Before 1990, your graph shows an upward trend, but it suddenly falls by a lot over the next couple of years, and then starts trending downward. This coincides almost precisely with the retirements of Justices Brennan, Marshall, White, and Blackmun (in that order) from 1990 to 1994, and their replacement with Justices Souter, Thomas, Ginsburg, and Breyer (respectively). Correlation is not causation, but the timing is simply too good for me to ignore this.

In general, the Court decides which cases to take by voting. If at least four justices want to take a case, then it is accepted. So making such a large change in the composition of the court over such a short period of time would certainly have a significant effect on voting patterns, and it's not too surprising to me that the Court abruptly changed how many cases it was accepting.

Of course, what you really want to know is why the new justices voted to accept so few cases. But we can't read minds.

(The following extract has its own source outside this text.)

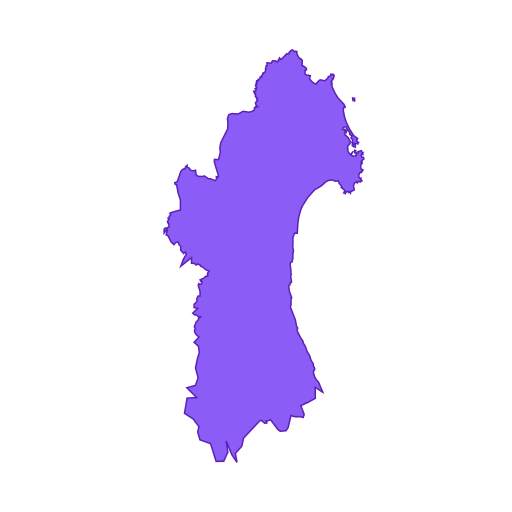 the district of West Coast, Western Cape, South Africa, rotated 193°
{"feature_id": "47623444B37444115609272", "entity_name": "West Coast", "entity_type": "district", "adm_level": 2, "iso_a3": "ZAF", "parent_name": "South Africa", "parent_adm1": "Western Cape", "projection": "mercator", "projection_center": [18.155, -32.059], "detail": "fine", "context": "isolated", "style": "filled", "palette": "violet", "viewbox_px": 512, "rotation_deg": 193, "n_neighbors": 0, "source": "geoboundaries", "source_scale": "gbopen_adm2", "svg_char_len": 6146}
<svg xmlns="http://www.w3.org/2000/svg" viewBox="0 0 512 512"><g transform="rotate(193 256 256)"><path d="M348.3,321.3L349.4,310.8L351.7,309.1L350.7,307.5L349.4,307.6L346.1,300.0L342.3,293.6L340.0,283.9L349.0,279.0L349.4,278.1L348.6,277.7L348.4,276.9L349.5,275.1L349.3,273.4L350.2,273.0L349.1,272.1L350.1,269.7L348.5,267.6L347.7,268.1L348.2,267.3L347.2,265.4L348.9,263.3L350.8,262.8L351.6,261.4L350.7,257.7L348.7,262.2L348.1,261.2L348.4,256.4L346.4,256.0L341.9,250.6L338.6,248.6L336.9,251.4L335.0,252.1L333.9,250.2L331.4,248.2L330.7,244.7L327.1,242.1L325.7,244.0L324.3,242.2L326.0,236.6L327.0,229.1L318.4,239.9L317.2,234.4L314.3,235.0L312.5,233.7L310.9,235.3L309.7,234.6L308.4,234.7L307.4,233.5L304.9,233.0L301.8,231.3L298.4,230.8L299.3,228.5L299.1,227.3L298.4,226.6L299.0,226.1L298.8,225.3L300.6,224.8L302.1,222.3L304.0,221.3L304.2,220.2L305.0,220.2L304.5,219.2L303.8,219.5L303.7,218.7L302.7,218.5L302.8,216.6L304.3,215.8L305.5,216.2L305.8,214.6L302.6,209.0L301.5,204.4L303.5,203.9L304.1,200.9L303.2,198.5L305.4,195.1L304.8,191.8L301.1,191.9L304.8,186.1L302.9,184.9L300.1,185.0L298.0,183.3L296.8,184.5L296.2,184.2L297.7,182.5L298.2,180.3L299.5,178.1L300.2,173.1L298.8,171.8L299.2,170.2L298.9,168.5L296.9,166.1L293.4,164.2L296.9,157.9L291.9,155.2L289.5,149.2L290.0,143.9L289.8,133.3L285.0,124.3L285.9,116.3L293.8,112.1L282.0,104.7L291.2,102.0L290.3,86.6L280.6,83.1L273.2,76.9L273.3,71.5L269.3,64.3L258.0,62.9L248.7,46.9L241.3,48.7L239.3,58.5L243.5,69.1L235.0,57.1L228.1,50.6L231.7,59.1L227.1,67.3L227.1,75.9L215.4,96.0L214.1,97.1L209.9,95.0L207.9,95.7L209.1,97.6L207.4,98.0L205.1,99.8L195.5,91.7L193.0,90.7L187.4,92.5L186.1,96.1L186.0,108.7L183.7,108.1L179.6,108.5L177.4,109.4L173.7,109.3L173.4,112.5L178.7,120.4L175.2,122.9L174.6,124.1L173.5,124.1L166.2,130.7L168.7,141.4L162.2,138.9L160.3,138.3L166.8,147.3L169.2,148.8L171.8,151.7L173.8,155.2L174.0,157.4L173.3,158.1L173.5,159.6L175.8,162.7L175.9,163.8L178.8,166.6L181.1,170.7L184.8,174.6L187.7,179.2L190.3,181.8L191.3,183.9L193.9,186.1L198.2,191.3L199.5,193.5L199.1,195.2L200.8,196.8L203.2,202.5L210.9,213.9L211.2,215.1L210.8,215.9L212.3,222.6L211.7,223.2L215.4,228.9L217.2,233.6L217.2,234.9L216.4,235.4L216.6,237.6L215.6,238.2L215.6,238.9L217.8,244.5L217.4,246.0L218.5,248.0L218.6,249.5L220.9,255.7L220.8,257.4L219.3,258.7L219.8,260.1L219.4,261.2L220.6,267.1L220.5,269.2L222.1,272.7L224.2,282.7L223.4,287.0L220.9,287.4L222.5,296.8L223.1,303.2L222.9,310.1L222.0,315.4L218.6,325.0L213.6,333.9L208.4,338.7L204.3,344.4L201.8,346.2L198.9,347.2L195.3,346.7L192.7,347.7L191.2,345.4L188.2,343.2L187.9,342.3L188.3,342.0L184.4,340.0L184.0,339.2L184.5,338.7L184.3,338.1L184.7,337.3L183.8,337.4L183.2,336.8L182.5,338.7L181.1,339.7L180.3,339.5L180.2,338.7L179.1,339.3L178.1,338.5L178.2,340.1L175.3,342.2L175.3,343.1L176.6,345.6L176.7,348.0L176.2,349.7L174.7,350.7L173.9,350.0L173.7,351.4L172.3,351.3L171.4,352.2L170.8,351.8L170.5,352.7L169.7,352.9L170.2,353.9L171.7,354.9L171.5,355.4L172.2,355.2L173.5,356.2L174.0,357.8L173.8,360.3L171.9,361.2L171.8,361.7L172.4,362.2L171.1,363.3L171.3,364.1L172.2,364.0L173.5,365.1L174.1,366.6L174.4,368.9L173.5,369.9L174.1,370.4L173.8,371.1L174.5,371.1L174.1,372.5L173.5,372.5L174.3,372.8L172.7,374.7L173.5,376.4L174.7,375.9L176.2,377.6L175.8,379.2L174.7,379.1L175.5,380.3L175.1,380.9L176.0,380.8L177.0,382.4L180.0,380.6L179.6,379.5L180.9,378.9L183.3,380.0L183.5,380.9L182.8,381.1L183.5,381.4L183.8,380.2L182.8,378.7L182.2,379.1L181.0,378.4L181.4,377.0L180.8,376.5L183.2,375.1L186.3,375.6L184.9,379.8L186.4,376.6L187.8,376.7L190.0,378.7L190.6,381.3L191.4,382.2L191.1,384.5L189.7,386.6L190.2,389.3L193.3,392.4L196.5,394.1L197.3,395.5L196.5,396.9L197.2,397.5L196.4,397.7L195.9,397.0L195.8,398.0L197.9,398.6L198.2,398.9L197.8,399.1L198.7,399.7L198.3,399.4L198.7,399.0L200.2,399.1L200.0,400.7L198.4,401.9L197.0,402.1L196.5,401.4L196.5,400.3L193.7,398.5L192.1,396.6L192.1,395.7L189.4,394.4L190.0,392.3L188.2,391.4L187.8,388.7L188.2,388.1L187.2,387.7L184.7,388.0L185.1,387.3L187.2,387.0L186.9,386.2L187.2,385.8L186.2,385.7L186.2,384.7L183.7,384.4L184.4,387.5L183.0,388.5L182.1,388.1L182.2,388.9L181.5,389.5L183.7,390.9L184.1,392.2L183.5,392.7L183.5,393.5L187.2,394.9L188.4,395.8L193.3,400.6L198.3,406.9L201.1,411.6L203.8,417.7L204.1,420.2L202.8,420.6L202.7,421.8L203.4,421.9L204.4,423.6L211.6,428.4L215.6,432.4L220.1,438.2L220.5,440.2L221.1,440.3L220.7,441.6L222.1,442.9L220.9,444.9L221.3,445.9L220.6,446.0L220.4,446.9L220.5,449.6L221.9,450.5L222.3,449.8L223.9,450.1L223.8,448.3L225.9,447.1L225.8,446.2L226.9,444.0L228.5,442.2L233.1,442.1L234.6,440.4L236.3,436.9L239.5,437.8L242.1,439.3L243.8,441.2L243.7,444.0L248.1,443.7L249.4,444.8L249.8,448.2L248.6,448.8L249.2,450.3L252.6,451.8L253.9,451.7L254.9,457.0L256.9,458.4L258.0,458.2L259.7,459.9L261.8,462.3L262.1,464.4L263.6,464.4L264.2,463.7L266.9,465.1L268.5,463.8L268.8,462.2L269.4,462.3L269.7,460.1L271.4,460.2L275.7,453.1L277.7,454.3L277.9,452.4L278.3,452.3L278.0,450.8L279.8,449.7L280.5,450.5L283.8,450.0L284.6,447.3L288.8,446.7L288.0,444.0L289.0,443.5L288.6,441.6L289.0,440.6L288.3,439.6L288.8,436.8L290.5,435.7L289.9,434.9L291.1,433.2L290.7,431.5L292.2,431.5L292.0,430.4L293.0,428.6L293.6,428.5L293.1,427.6L294.7,426.9L294.3,426.2L294.8,425.3L293.8,424.9L294.9,423.2L294.0,422.6L294.7,421.6L293.2,420.0L294.4,418.7L293.4,418.3L293.2,417.0L293.8,416.3L295.1,416.4L295.2,415.6L294.3,415.3L294.3,414.5L293.3,414.2L293.5,413.6L292.6,413.1L292.7,411.6L291.9,411.3L291.6,410.4L290.3,410.2L290.6,409.3L289.6,408.5L290.2,407.8L289.8,406.7L290.8,405.9L290.8,404.4L289.4,402.7L289.8,401.9L288.1,401.8L290.8,400.1L290.7,397.4L293.3,395.4L295.5,394.5L301.1,394.1L305.3,390.4L311.4,389.4L314.3,387.6L314.8,383.4L313.5,380.2L312.2,373.6L315.8,358.5L315.6,353.2L314.1,349.2L314.2,341.5L318.2,340.8L317.8,338.2L311.1,326.6L310.5,324.4L312.5,324.4L311.7,322.0L312.8,320.2L317.6,321.0L319.8,320.6L324.3,322.4L326.1,321.4L330.3,320.6L332.6,321.7L334.3,326.0L335.9,325.0L338.6,324.7L341.1,326.7L343.2,327.2L343.5,328.8L344.8,327.2L344.7,324.9L345.7,324.8L347.3,323.5L348.3,321.3ZM194.8,429.3L194.7,430.0L195.9,431.4L195.6,431.8L197.4,431.7L196.5,429.4L195.8,430.1L194.8,429.3Z" fill="#8b5cf6" stroke="#5b21b6" stroke-width="1.5"/></g></svg>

The best we can do is speculate that it might have been one or more of the following:

  • Increasing political polarization.
  • Increased concern about public perception of the court (which might have reduced the number of dissents as well as the number of cases accepted).
  • A difference in attitude between the old and new justices.
  • The lack of ideological homogeneity, as you suggest.
  • Some other internal or external factor.

Until one of those four justices (Souter, Thomas, Ginsburg, Breyer) writes a memoir about their early years at the Court, I'm afraid we just won't know why things changed so dramatically over that period. Souter is retired, but he actually still sits by designation on the First Circuit Court of Appeals from time to time, so I doubt he's going to do that any time soon.